It seemed important to me that men be able to weigh in on these issues, both for themselves and for women. Because chief among the women's frustrations with their men was this question of, What is he thinking? Sometimes, of course, this is phrased as a rhetorical question, but in a larger context it's not so rhetorical. Women really do want to know. And they're generally not going to get good answers out of their husbands because it's too loaded. In fact, I doubt many of the men in "The Bastard on the Couch" would ever sit down and articulate their feelings to their wives quite the way they have here either, because their own relationships are also too loaded for such a thing, and who can come up with an articulate explanation or defense of how they're feeling in the middle of a fight? Not me.
Me neither. And while you can probably spit and hit a book club reading "Bitch" in Amherst, San Francisco or Manhattan, I can't see "Bastard" readers sitting around deconstructing it.
I do think guys' thinking has evolved in that tackling these issues takes up more of their brain time, and I know from working with the men in the book that the problems of modern marriage and parenthood are on their minds constantly. But most men I know still don't talk about this stuff with other men. Although it occurs to me that almost every man who's asked me about the book at a dinner party or wherever has almost immediately begun to unload to me about the intimacies of his marriage, so who knows?
Men want to figure this stuff out. But they're on the defensive so much that they're a little hamstrung. In Vince Passaro's essay "Why Men Lie (and Always Will)," he talks about the moral high ground women always seem to occupy in relationships, and how men are always working from a deficit of one kind or another -- the man's never doing enough, his life isn't as hard, he's been privileged for most of world history while women haven't, et cetera. So this position isn't really a place where you're going to feel comfortable airing your frustrations with your marriage or your sex life. Compounding this is a man's sense that it's somehow not polite to criticize his wife in public. After all, he's got to live with her, and she's angry enough already. For whatever reason, most women I know don't share this inhibition. They tend to fire away. And I don't even think their husbands mind that much because they know it's better for them in the long run for their wives to blow off the steam in little bursts than hold it in until they explode.
"The Bastard on the Couch: 27 Men Try Really Hard to Explain Their Feelings About Love, Loss, Fatherhood, and Freedom"
Edited by Daniel Jones
William Morrow
320 pages
Nonfiction
Both "Bitch" and "Bastard" spend a lot of time looking at the notion of the "egalitarian marriage" -- which definitely doesn't seem to be working. Where did it go wrong?

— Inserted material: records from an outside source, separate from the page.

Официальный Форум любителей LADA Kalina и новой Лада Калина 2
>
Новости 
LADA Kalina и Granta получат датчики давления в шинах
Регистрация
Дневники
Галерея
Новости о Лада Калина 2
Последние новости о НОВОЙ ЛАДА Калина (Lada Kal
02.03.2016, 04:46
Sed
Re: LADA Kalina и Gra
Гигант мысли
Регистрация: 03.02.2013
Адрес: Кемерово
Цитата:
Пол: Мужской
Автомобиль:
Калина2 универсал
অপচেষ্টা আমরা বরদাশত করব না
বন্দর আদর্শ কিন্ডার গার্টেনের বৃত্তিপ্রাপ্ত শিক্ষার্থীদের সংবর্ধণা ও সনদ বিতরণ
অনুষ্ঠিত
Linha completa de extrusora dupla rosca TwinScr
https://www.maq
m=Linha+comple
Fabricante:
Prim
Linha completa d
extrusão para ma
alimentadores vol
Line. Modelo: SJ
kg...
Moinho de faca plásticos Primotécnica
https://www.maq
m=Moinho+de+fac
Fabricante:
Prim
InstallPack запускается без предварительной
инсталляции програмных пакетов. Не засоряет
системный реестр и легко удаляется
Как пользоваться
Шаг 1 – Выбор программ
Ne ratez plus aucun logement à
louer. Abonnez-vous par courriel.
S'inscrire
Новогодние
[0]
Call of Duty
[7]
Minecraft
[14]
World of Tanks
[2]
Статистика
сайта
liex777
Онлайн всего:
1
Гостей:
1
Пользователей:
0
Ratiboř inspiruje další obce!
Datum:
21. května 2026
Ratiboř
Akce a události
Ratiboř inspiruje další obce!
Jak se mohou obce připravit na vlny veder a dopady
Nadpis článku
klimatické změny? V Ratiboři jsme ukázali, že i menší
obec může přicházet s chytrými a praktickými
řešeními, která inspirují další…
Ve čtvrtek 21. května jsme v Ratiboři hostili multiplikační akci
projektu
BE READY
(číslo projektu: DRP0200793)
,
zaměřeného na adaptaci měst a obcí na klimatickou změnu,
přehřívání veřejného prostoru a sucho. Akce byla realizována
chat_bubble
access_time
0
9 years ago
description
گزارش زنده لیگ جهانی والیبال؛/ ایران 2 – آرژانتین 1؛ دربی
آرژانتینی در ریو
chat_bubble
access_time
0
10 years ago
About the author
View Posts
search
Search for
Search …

Men and women get married these days and often have this idea of egalitarianism as a goal. They probably met in college or grad school and have equal skills. They come at the marriage equally armed for combat, knowing they can walk away from it and both leave equally. Add to that that all the old rules are stereotypes. If you're both lawyers and your wife does all the shopping and cooking there's a stigma attached to it, even if she enjoys it. You find yourself trying to not do certain things even if you naturally want to do them. Whenever my wife and I have responsibilities where they fall along sexist lines -- she likes to cook, I like to muck around in the yard -- we're sort of embarrassed for it. I think this silently goes on in almost every marriage. It's almost comical what we're avoiding in order to embrace full equality in a marriage now.